Jet Rhys, a likely prime target for a local newpaper ad rep, doesn't know much about the Internet. But the San Diego hair-salon owner now gets 90% of her new customers from a novel Web technology-a technology that takes Google's national play local and threatens to take ad dollars from regional newspapers.
Her customers find out about her shop, also named Jet Rhys, by typing in search terms such as "hair weave" or "haircut" on search engine Google. Because Ms. Rhys has purchased these keywords through Google's new location-targeting service, the salon appears in the Sponsored Links section at the top of a search-results page, whether or not the potential customer types in "San Diego." Google discovers the searcher's location by tracking the Internet protocol address of the computer.
Why would a local retailer benefit from using the World Wide Web? "People go down a street and see five or six salons and can't tell the difference," Ms. Rhys said. "But online they are really attracted to a good-looking Web site."
Advertising on Google pays off for a boutique like hers that caters to an elite clientele that researches high-end products and services through search engines, said Reid Carr, president, Red Door Interactive, which manages Jet Rhys' online presence.
Google's location-targeting features, which were rolled out this month, are part of its AdWords program. (Ms. Rhys had beta-tested the service since December.) The localized AdWords service lets companies customize their keywords to be available to people searching in their region, city or neighborhood. The geo-targeting keyword price is based on bidding, as general AdWords are.

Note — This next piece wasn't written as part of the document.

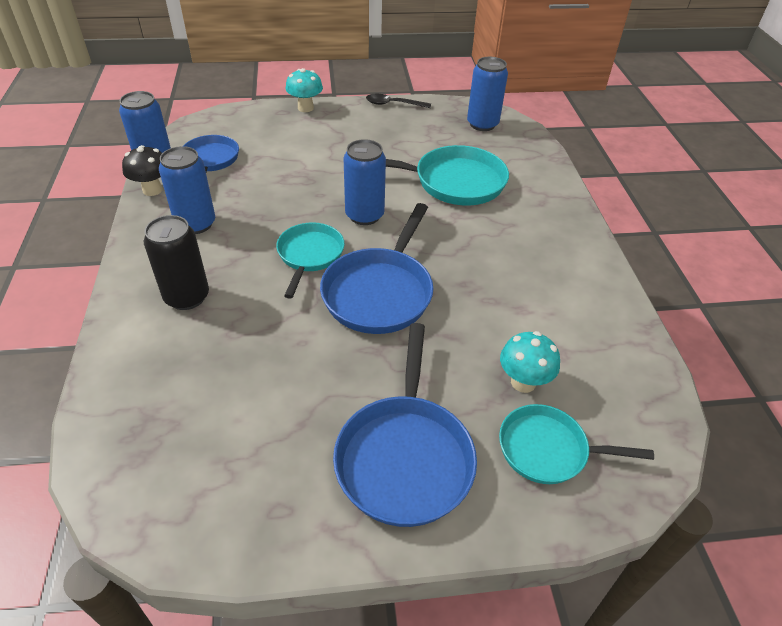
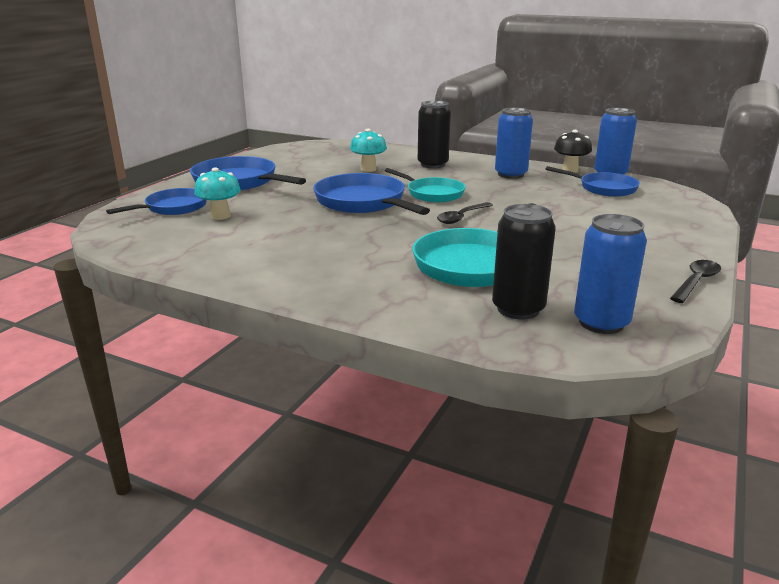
camera: 125 degrees right, 20 degrees down
(305, 108) = (702, 236): turquoise mushroom -> turquoise mushroom (368, 169)
(364, 215) = (462, 217): blue can -> black spoon
(499, 151) = (518, 309): none -> black can
(548, 449) = (173, 208): turquoise pan -> blue pan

Offline, newspaper executives are shaken by Google's entrance into the local space. Michael Fancher, exec VP-executive editor of the Seattle Times, for which he oversees new media operations, called Google "a very serious competitor" for ad dollars. "We operate Web sites, not just newspapers," he said. He compared newspapers' potential unease about Google to what the industry felt when Microsoft began its ill-fated experiment in online city guides, Sidewalk, in the mid-'90s, but with one crucial difference: Google's local ad service plays off "what it does best," while Microsoft had to struggle to learn how to do editorial content.
One newspaper chain plans to start its own competing product. Christian Hendricks, VP-interactive media for the McClatchy Co., which publishes 12 dailies in markets such as Minneapolis and Raleigh, N.C., said his company was finalizing a localized search ad service with a yellow-pages provider and search-engine company he would not identify. He said that service would launch on a McClatchy daily's Web site by the end of May.